Há um quadro de Klee que se chama Angelus Novus. Representa um anjo que parece querer afastar-se de algo que ele encara fixamente. Seus olhos estão escancarados, sua boca dilatada, suas asas abertas. O anjo da história deve ter esse aspecto. Seu rosto está dirigido para o passado. Onde nós vemos uma cadeia de acontecimentos, ele vê uma catástrofe única, que acumula incansavelmente ruína sobre ruína e as dispersa a nossos pés. Ele gostaria de deter-se para acordar os mortos e juntar os fragmentos. Mas uma tempestade sopra do paraíso e prende-se em suas asas com tanta força que ele não pode mais fechá-las. Essa tempestade o impele irresistivelmente para o futuro, ao qual ele vira as costas, enquanto o amontoado de ruínas cresce até o céu. Essa tempestade é o que chamamos progresso.

Ressaca

Em tom bem mais sóbrio, e em registro realista, o documentário Ressaca também comenta o desmonte do Brasil. A partir de um caso particular – a lenta e contínua asfixia a que o Theatro Municipal do Rio de Janeiro é submetido – alça voo para uma interpretação geral do estado do País.
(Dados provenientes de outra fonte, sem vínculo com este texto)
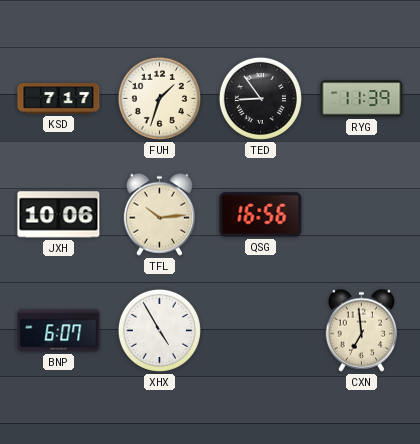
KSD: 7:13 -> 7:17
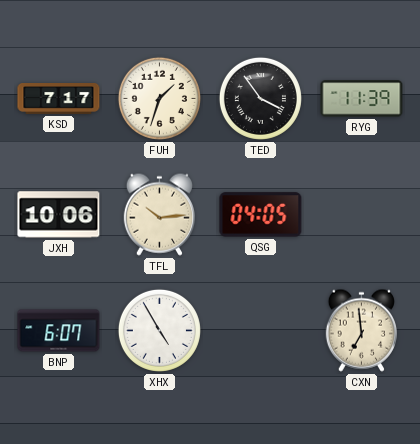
TED: 8:54 -> 3:54
QSG: 16:56 -> 04:05
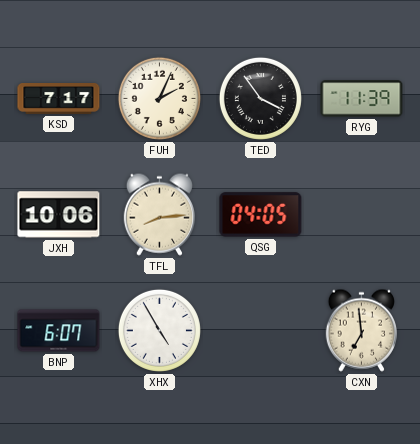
FUH: 1:33 -> 2:04
TFL: 10:14 -> 8:14
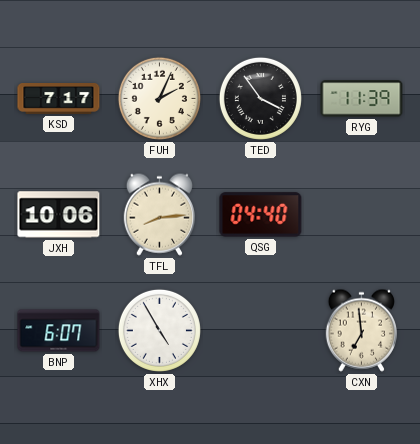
QSG: 04:05 -> 04:40
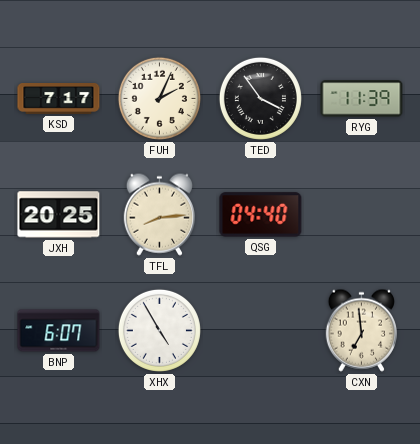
JXH: 10:06 -> 20:25
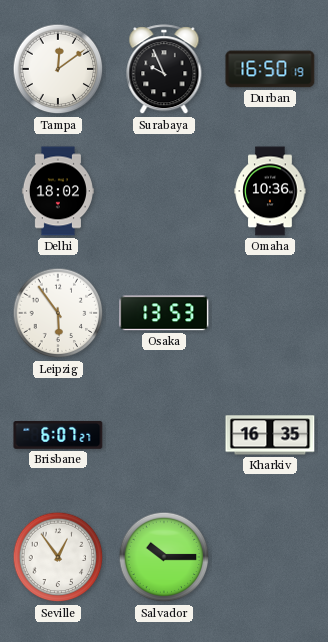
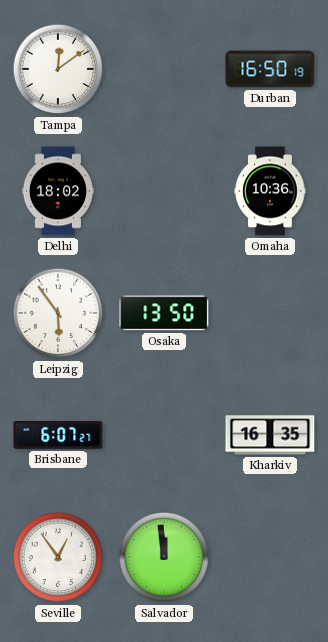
Surabaya: 9:56 -> none
Osaka: 13:53 -> 13:50
Salvador: 10:15 -> 11:59
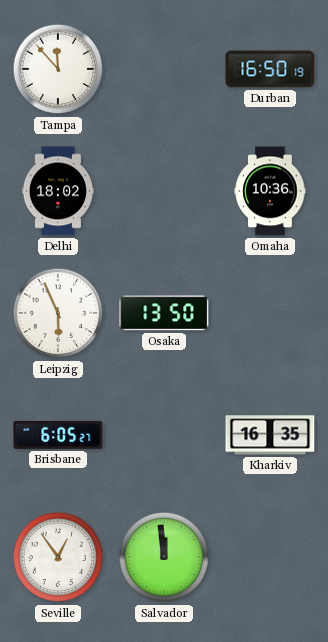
Tampa: 12:09 -> 11:53
Leipzig: 5:54 -> 5:56
Brisbane: 6:07 -> 6:05
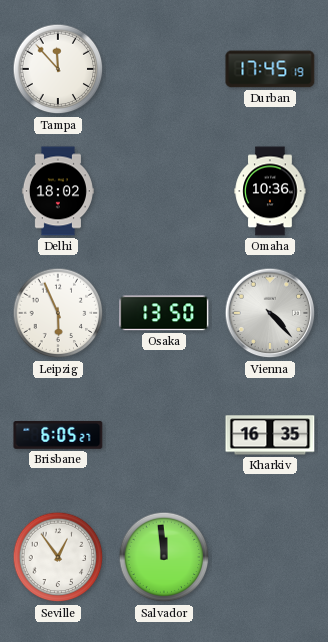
Durban: 16:50 -> 17:45
Vienna: none -> 4:23
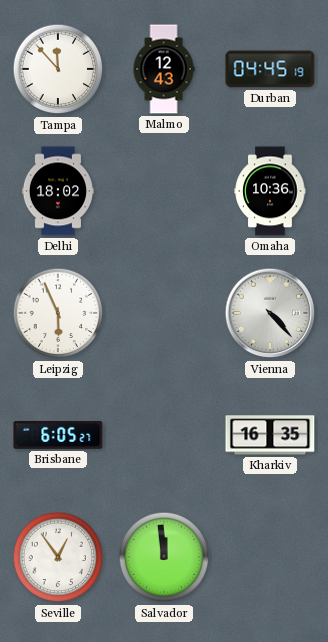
Malmo: none -> 12:43
Durban: 17:45 -> 04:45
Osaka: 13:50 -> none
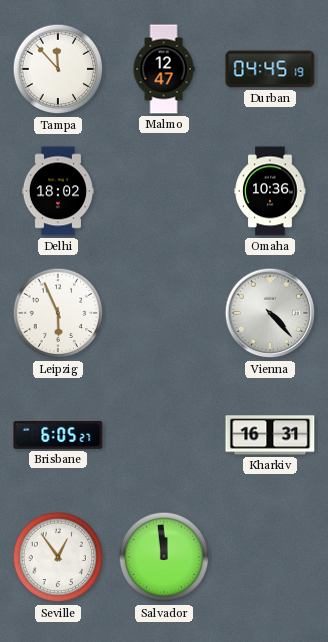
Malmo: 12:43 -> 12:47
Kharkiv: 16:35 -> 16:31
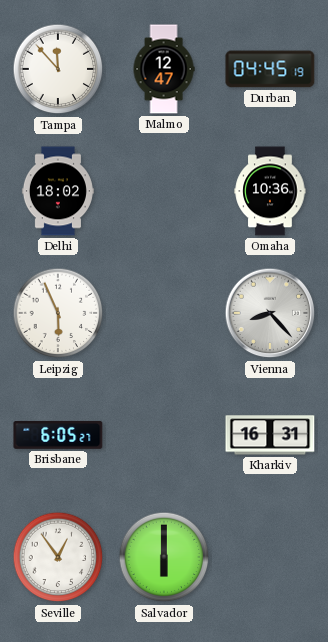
Vienna: 4:23 -> 8:23
Salvador: 11:59 -> 6:00
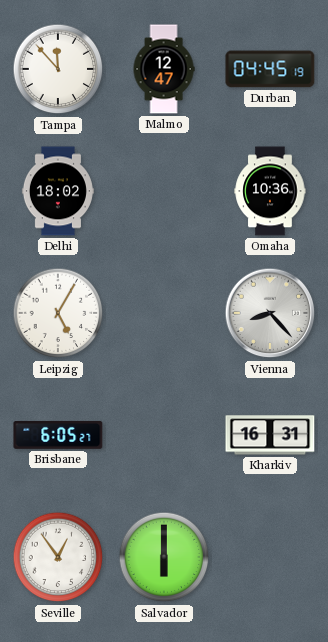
Leipzig: 5:56 -> 5:05
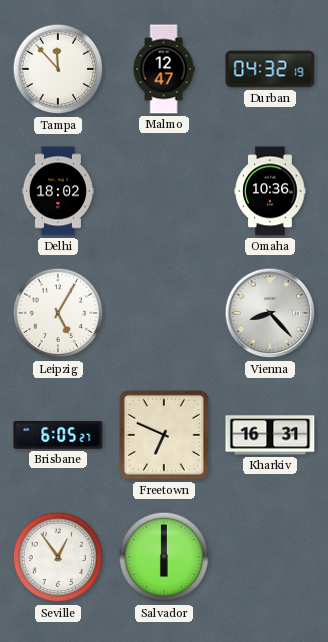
Durban: 04:45 -> 04:32
Freetown: none -> 6:49
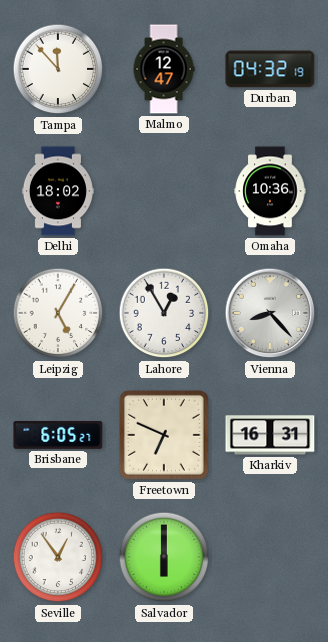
Lahore: none -> 12:55
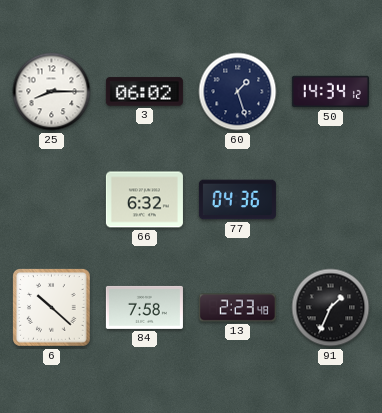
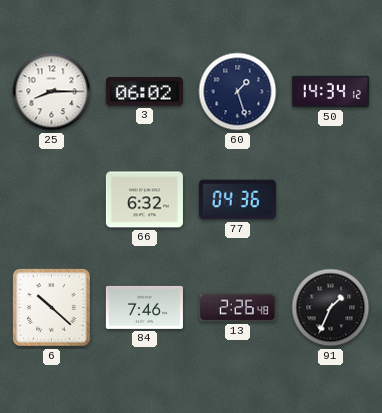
84: 7:58 -> 7:46
13: 2:23 -> 2:26
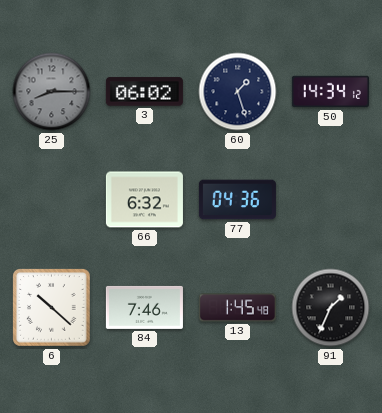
25 dial: white -> grey
13: 2:26 -> 1:45
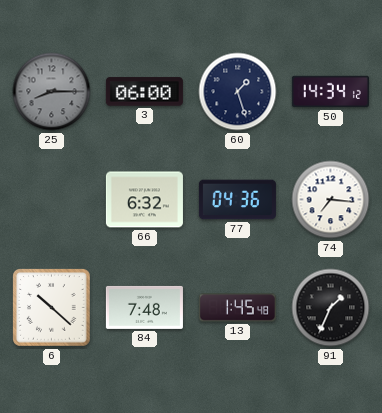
3: 06:02 -> 06:00
74: none -> 7:16
84: 7:46 -> 7:48
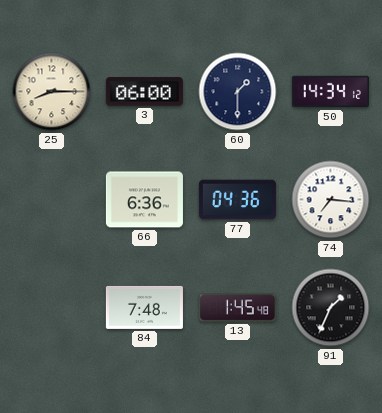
25 dial: grey -> cream
60: 1:27 -> 1:30
66: 6:32 -> 6:36
6: 10:22 -> none
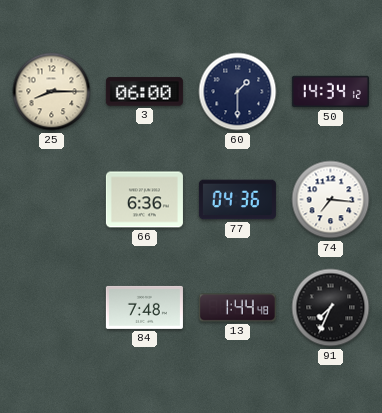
13: 1:45 -> 1:44
91: 1:34 -> 7:34
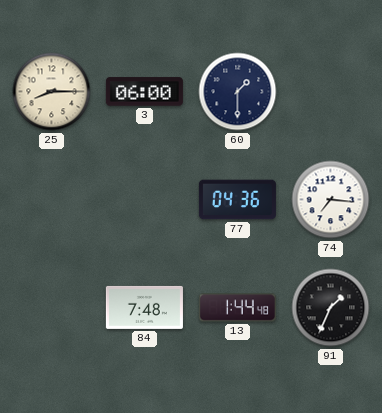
50: 14:34 -> none
66: 6:36 -> none
91: 7:34 -> 1:34
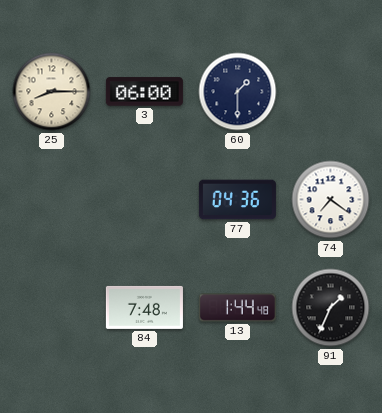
74: 7:16 -> 7:21
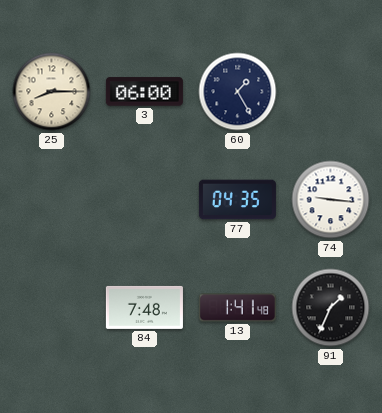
60: 1:30 -> 1:25
77: 04:36 -> 04:35
74: 7:21 -> 9:16
13: 1:44 -> 1:41
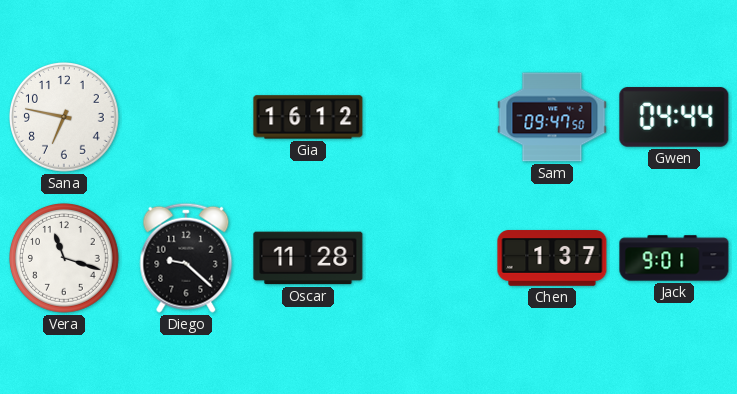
A dupla de documentaristas – a brasileira Patrizia Landi e o francês Vincent Rimbaux – acompanham a luta do Corpo de Baile do Municipal para não ser sucateado. Com os salários atrasados meses a fio, e espetáculos cancelados, os bailarinos são obrigados a aceitar cotizações para cestas básicas. No auge do desespero, apresentam-se na rua, em praças, ou nos sinais de trânsito, para mostrar que apesar de tudo estão vivos. Que a arte está viva e não existe nação sem a sua arte. Essas são as sequências mais comoventes do filme.

Ressaca acompanha mais de perto três personagens – a bailarina que, sem condições de trabalho, troca o Rio por Salzburgo e faz sucesso na Europa; um bailarino de talento que dirige um carro para a Uber para sobreviver com a família. E um velho funcionário do Municipal, o porteiro, seu João, que mora na periferia e não consegue ver sentido na vida fora do seu trabalho no teatro.

Filmado em preto e branco, Ressaca dispensa entrevistas com os personagens. Os diretores optam por um cinema de observação e registram situações diversas sobre os efeitos de um estado falido sobre pessoas e instituições. Entre elas, imagens dos bastidores do teatro e cenas violentas de manifestações reprimidas pela polícia no centro do Rio. Ao lado da solenidade da Carmina Burana e da delicadeza dos pas de deux, o País pega fogo.